BEGIN EXTRACTED INFORMATION
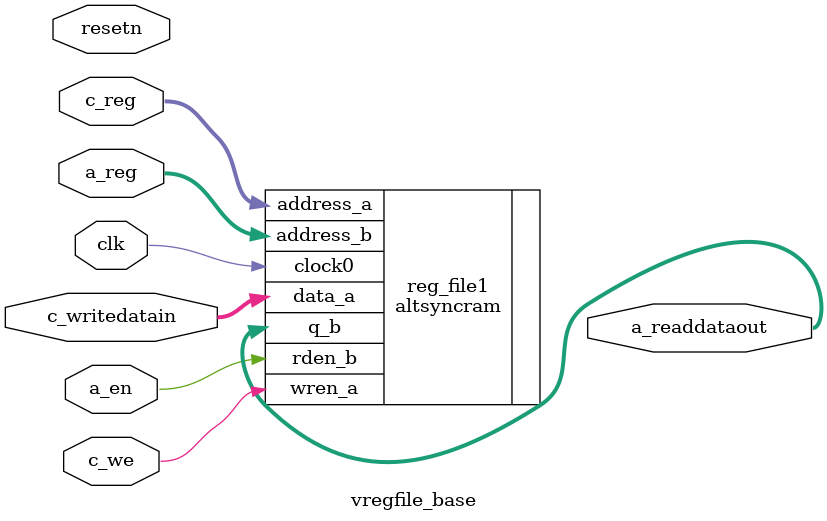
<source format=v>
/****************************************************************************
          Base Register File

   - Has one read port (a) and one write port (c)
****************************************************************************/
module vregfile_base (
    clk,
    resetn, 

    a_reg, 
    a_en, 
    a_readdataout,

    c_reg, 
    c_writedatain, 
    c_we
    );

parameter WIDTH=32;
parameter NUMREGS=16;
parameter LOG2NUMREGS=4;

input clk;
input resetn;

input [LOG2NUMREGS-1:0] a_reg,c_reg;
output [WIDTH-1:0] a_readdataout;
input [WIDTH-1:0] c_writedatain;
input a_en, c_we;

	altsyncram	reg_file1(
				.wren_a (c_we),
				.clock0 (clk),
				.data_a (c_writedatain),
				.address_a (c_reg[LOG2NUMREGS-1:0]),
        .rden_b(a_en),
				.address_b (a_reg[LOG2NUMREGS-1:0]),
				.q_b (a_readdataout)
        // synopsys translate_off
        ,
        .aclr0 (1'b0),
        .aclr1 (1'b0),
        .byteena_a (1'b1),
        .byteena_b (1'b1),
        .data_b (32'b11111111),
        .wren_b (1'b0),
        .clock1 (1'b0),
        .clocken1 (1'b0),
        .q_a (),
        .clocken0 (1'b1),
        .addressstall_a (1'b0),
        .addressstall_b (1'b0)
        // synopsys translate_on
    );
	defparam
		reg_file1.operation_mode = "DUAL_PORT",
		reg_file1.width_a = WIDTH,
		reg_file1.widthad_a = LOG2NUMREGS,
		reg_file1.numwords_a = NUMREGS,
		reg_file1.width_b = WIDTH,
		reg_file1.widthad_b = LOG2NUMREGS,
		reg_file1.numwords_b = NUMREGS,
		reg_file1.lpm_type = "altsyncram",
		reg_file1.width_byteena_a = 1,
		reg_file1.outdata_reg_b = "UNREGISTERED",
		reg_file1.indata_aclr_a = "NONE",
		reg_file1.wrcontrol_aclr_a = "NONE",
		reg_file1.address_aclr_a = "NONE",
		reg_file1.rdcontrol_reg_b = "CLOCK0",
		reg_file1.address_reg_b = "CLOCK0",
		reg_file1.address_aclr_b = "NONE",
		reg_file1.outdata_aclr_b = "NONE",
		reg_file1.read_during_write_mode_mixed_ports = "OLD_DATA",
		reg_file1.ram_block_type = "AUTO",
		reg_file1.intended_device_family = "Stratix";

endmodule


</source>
END EXTRACTED INFORMATION
▸ TO-DO ITEM
Please repeat every record exactly as it stands, leaving out any pictures.

▸ ANSWER AREA
<source format=v>
/****************************************************************************
          Base Register File

   - Has one read port (a) and one write port (c)
****************************************************************************/
module vregfile_base (
    clk,
    resetn, 

    a_reg, 
    a_en, 
    a_readdataout,

    c_reg, 
    c_writedatain, 
    c_we
    );

parameter WIDTH=32;
parameter NUMREGS=16;
parameter LOG2NUMREGS=4;

input clk;
input resetn;

input [LOG2NUMREGS-1:0] a_reg,c_reg;
output [WIDTH-1:0] a_readdataout;
input [WIDTH-1:0] c_writedatain;
input a_en, c_we;

	altsyncram	reg_file1(
				.wren_a (c_we),
				.clock0 (clk),
				.data_a (c_writedatain),
				.address_a (c_reg[LOG2NUMREGS-1:0]),
        .rden_b(a_en),
				.address_b (a_reg[LOG2NUMREGS-1:0]),
				.q_b (a_readdataout)
        // synopsys translate_off
        ,
        .aclr0 (1'b0),
        .aclr1 (1'b0),
        .byteena_a (1'b1),
        .byteena_b (1'b1),
        .data_b (32'b11111111),
        .wren_b (1'b0),
        .clock1 (1'b0),
        .clocken1 (1'b0),
        .q_a (),
        .clocken0 (1'b1),
        .addressstall_a (1'b0),
        .addressstall_b (1'b0)
        // synopsys translate_on
    );
	defparam
		reg_file1.operation_mode = "DUAL_PORT",
		reg_file1.width_a = WIDTH,
		reg_file1.widthad_a = LOG2NUMREGS,
		reg_file1.numwords_a = NUMREGS,
		reg_file1.width_b = WIDTH,
		reg_file1.widthad_b = LOG2NUMREGS,
		reg_file1.numwords_b = NUMREGS,
		reg_file1.lpm_type = "altsyncram",
		reg_file1.width_byteena_a = 1,
		reg_file1.outdata_reg_b = "UNREGISTERED",
		reg_file1.indata_aclr_a = "NONE",
		reg_file1.wrcontrol_aclr_a = "NONE",
		reg_file1.address_aclr_a = "NONE",
		reg_file1.rdcontrol_reg_b = "CLOCK0",
		reg_file1.address_reg_b = "CLOCK0",
		reg_file1.address_aclr_b = "NONE",
		reg_file1.outdata_aclr_b = "NONE",
		reg_file1.read_during_write_mode_mixed_ports = "OLD_DATA",
		reg_file1.ram_block_type = "AUTO",
		reg_file1.intended_device_family = "Stratix";

endmodule


</source>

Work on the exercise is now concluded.